Dale R. Worley said:
> In article <Mutt.19970212155407.jf@helix.caltech.edu>
> jf@ugcs.caltech.edu (Joe Fouche) writes:
> I've noticed lately that the behavior of the kernel when some
> process goes berserk and fills up all the swap is a little
> strange. It seems to start sending SEGV's to many processes as the
> large one grows. This wouldn't be so bad, except that init is often
> killed. Is a modification to protect the life of init in order? Or
> should we just make sure this never happens?
>
> My suspicion is that it is not really the kernel sending SEGV's, but
> rather that the programs are calling malloc, which discovers that it
I don't know how to distinguish between those two. When this happened a
few months ago, I assumed it was the kernel because I saw kernel messages
which read "not enough memory for *" when each process died. But I
suppose this could just be saying that the kernel couldn't satisfy malloc.
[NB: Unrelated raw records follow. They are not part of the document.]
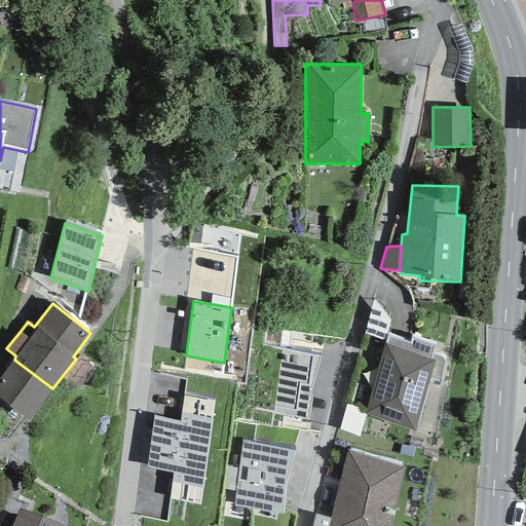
[(436,343),(412,335),(410,342),(388,334),(365,414),(414,431),(435,362),(430,360),(436,343)]
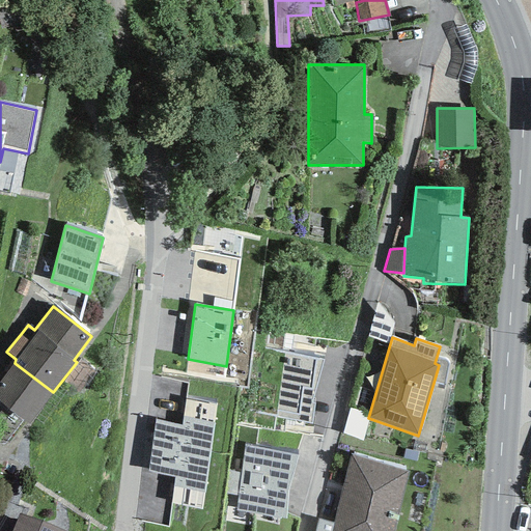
[(284,353),(279,385),(314,391),(324,360),(284,353)]
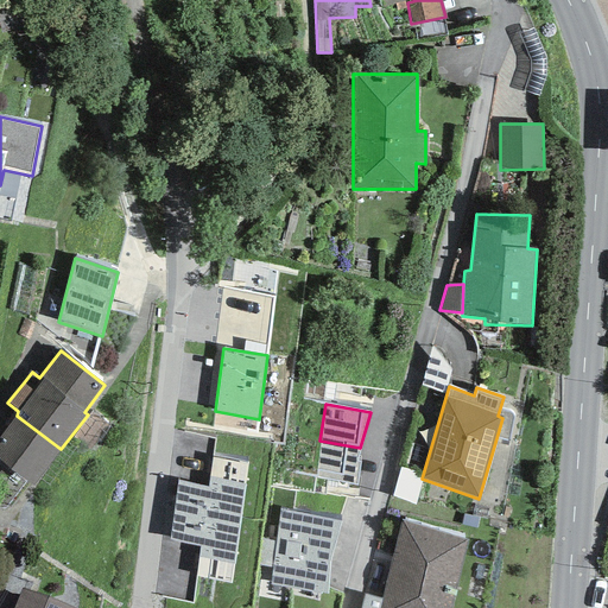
[(0,458),(33,485),(61,449),(17,416),(0,436),(0,458)]
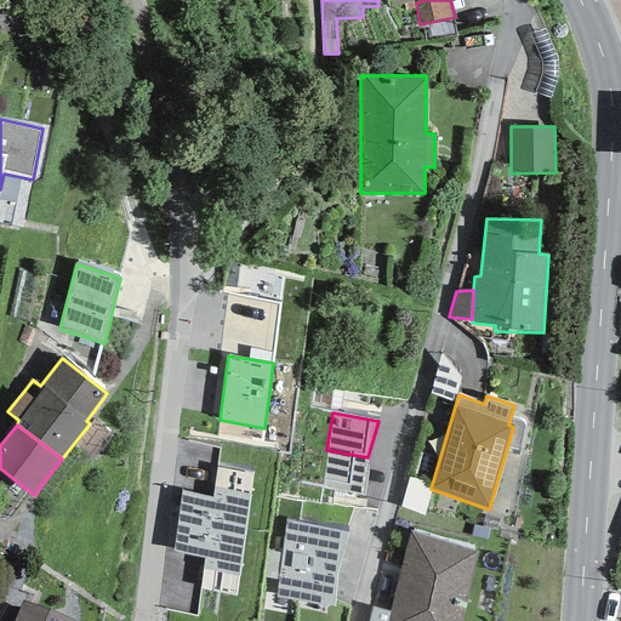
[(364,472),(368,457),(326,450),(323,488),(364,496),(368,472),(364,472)]
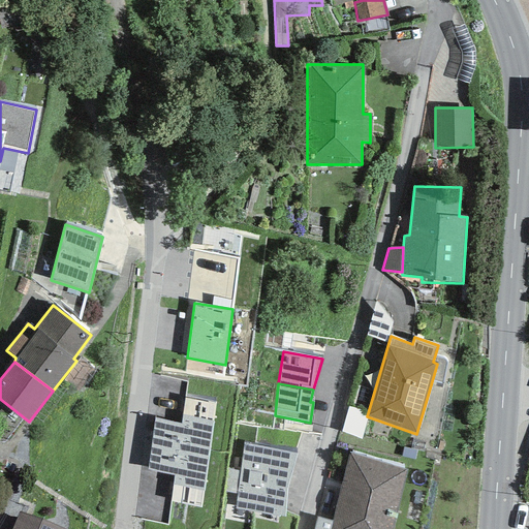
[(155,418),(151,445),(209,458),(215,402),(185,397),(181,424),(155,418)]
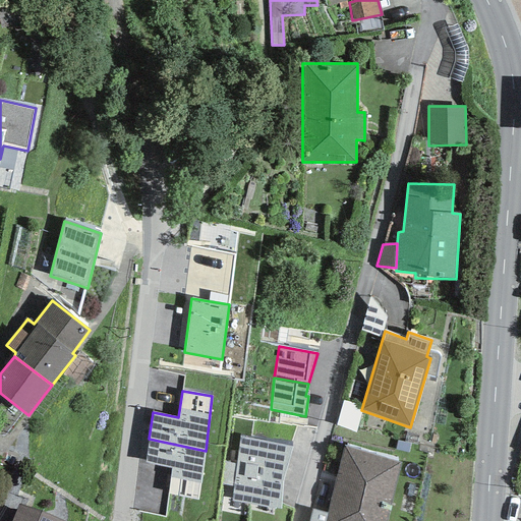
[(292,448),(239,437),(231,502),(280,510),(282,482),(292,448)]
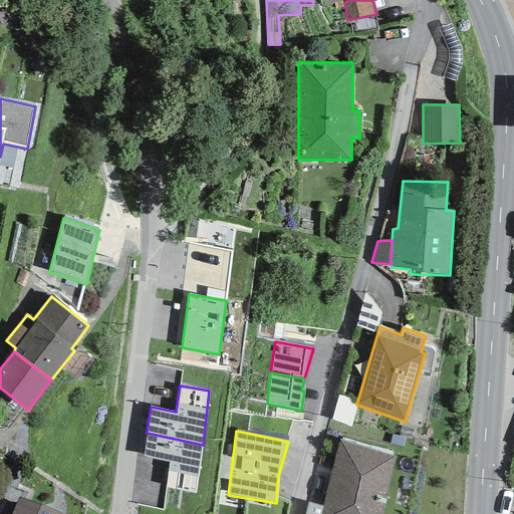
[(203,445),(147,433),(143,457),(169,462),(166,488),(195,494),(203,445)]
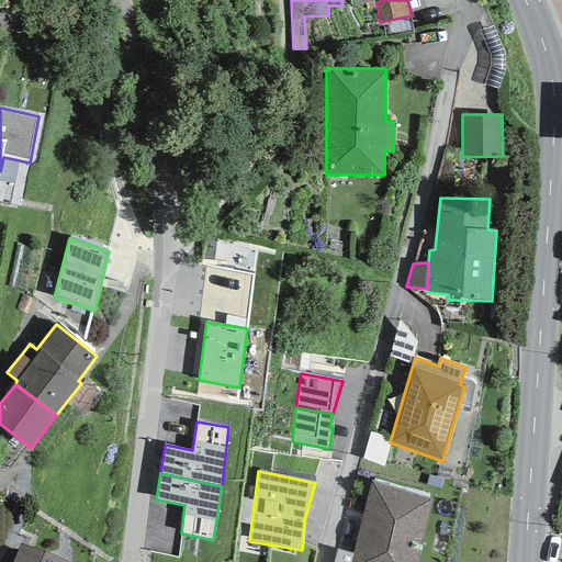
[(417,561),(431,499),(371,480),(350,561),(417,561)]
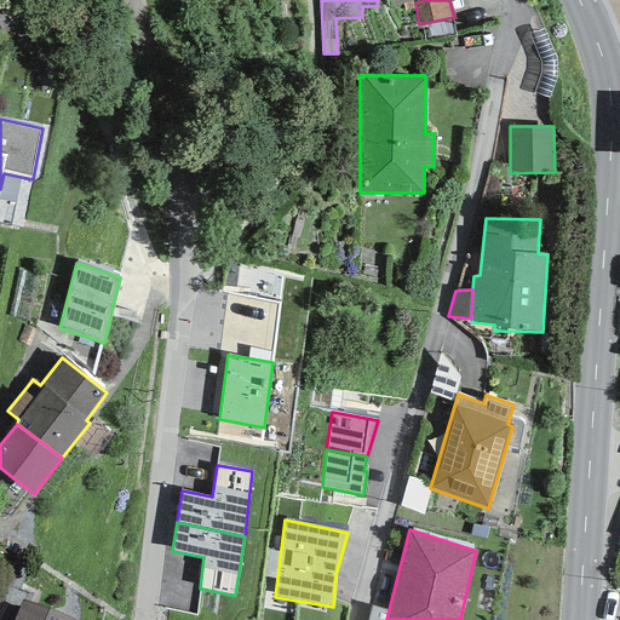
[(72,619),(22,600),(12,619),(72,619)]
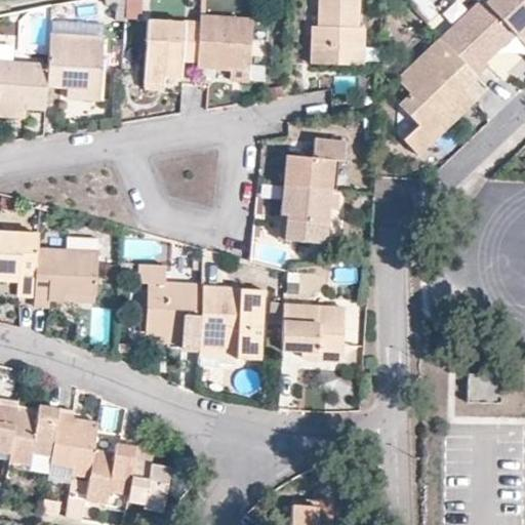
[(125,0),(125,19),(142,21),(142,0),(125,0)]
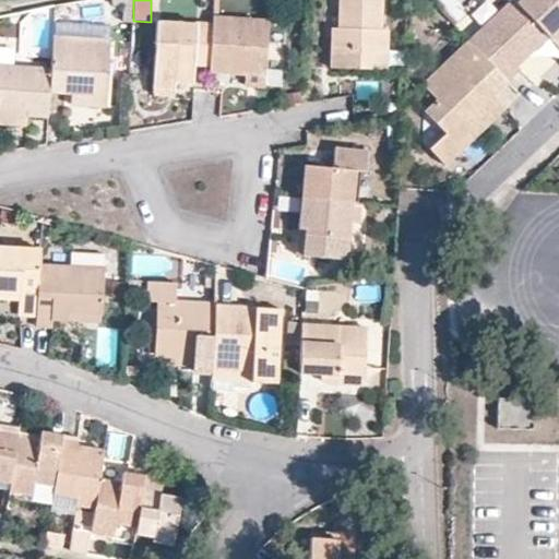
[(331,67),(366,69),(366,50),(388,50),(388,28),(381,28),(381,0),(341,0),(340,27),(332,26),(331,67)]
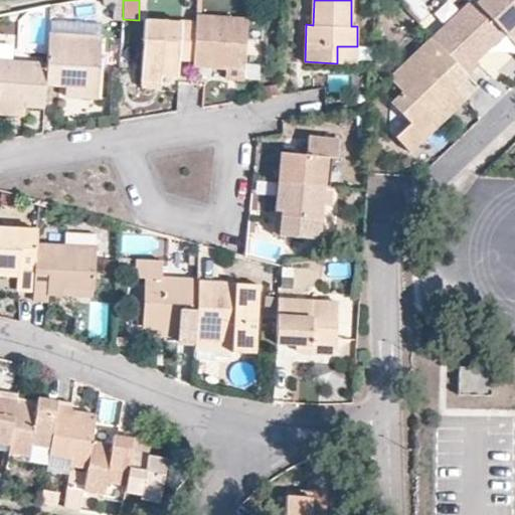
[(504,35),(514,46),(514,0),(481,0),(476,5),(504,35)]
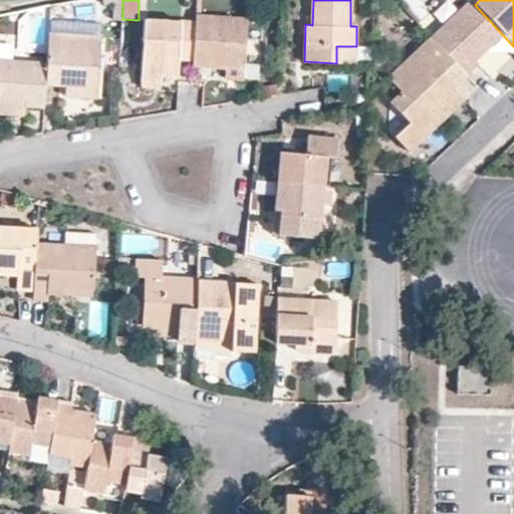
[(471,1),(431,40),(466,76),(478,66),(475,61),(469,55),(479,46),(485,52),(503,35),(475,5),(471,1)]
In any case I can't find that printk in the source tree (though I just did
grep */*/*, not all that thorough)
> None of this explains why init dies. Perhaps init is not checking the
> return value from malloc?
Last time this happened it didn't die outright, but said something like
"giving up". After that it was still nonfunctional, though :) I'll look
through the source if I get a chance.